BEGIN RECORDS TO USE
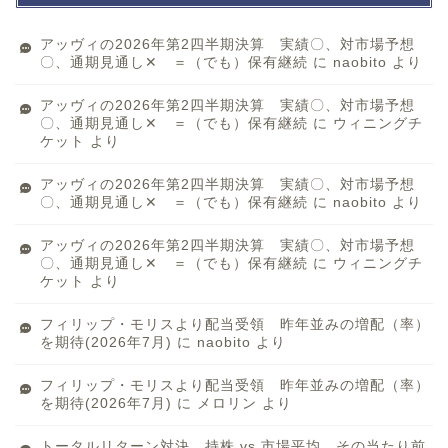
アッヴィの2026年第2四半期決算 実績〇、対市場予想
〇、通期見通し✕ ＝（でも）保有継続
に
naobito
より
アッヴィの2026年第2四半期決算 実績〇、対市場予想
〇、通期見通し✕ ＝（でも）保有継続
に
ウィニングチ
ケット
より
アッヴィの2026年第2四半期決算 実績〇、対市場予想
〇、通期見通し✕ ＝（でも）保有継続
に
naobito
より
アッヴィの2026年第2四半期決算 実績〇、対市場予想
〇、通期見通し✕ ＝（でも）保有継続
に
ウィニングチ
ケット
より
フィリップ・モリスより配当受領 昨年並みの増配（率）
を期待(2026年7月)
に
naobito
より
フィリップ・モリスより配当受領 昨年並みの増配（率）
を期待(2026年7月)
に
メロリン
より
トータルリターン対決 持株 vs 市場平均 その当たり前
END RECORDS TO USE
--- TASK DESCRIPTION ---
From the first line to the last, set down the data exactly, without the pictures.

--- THE ANSWER ---
アッヴィの2026年第2四半期決算 実績〇、対市場予想
〇、通期見通し✕ ＝（でも）保有継続
に
naobito
より
アッヴィの2026年第2四半期決算 実績〇、対市場予想
〇、通期見通し✕ ＝（でも）保有継続
に
ウィニングチ
ケット
より
アッヴィの2026年第2四半期決算 実績〇、対市場予想
〇、通期見通し✕ ＝（でも）保有継続
に
naobito
より
アッヴィの2026年第2四半期決算 実績〇、対市場予想
〇、通期見通し✕ ＝（でも）保有継続
に
ウィニングチ
ケット
より
フィリップ・モリスより配当受領 昨年並みの増配（率）
を期待(2026年7月)
に
naobito
より
フィリップ・モリスより配当受領 昨年並みの増配（率）
を期待(2026年7月)
に
メロリン
より
トータルリターン対決 持株 vs 市場平均 その当たり前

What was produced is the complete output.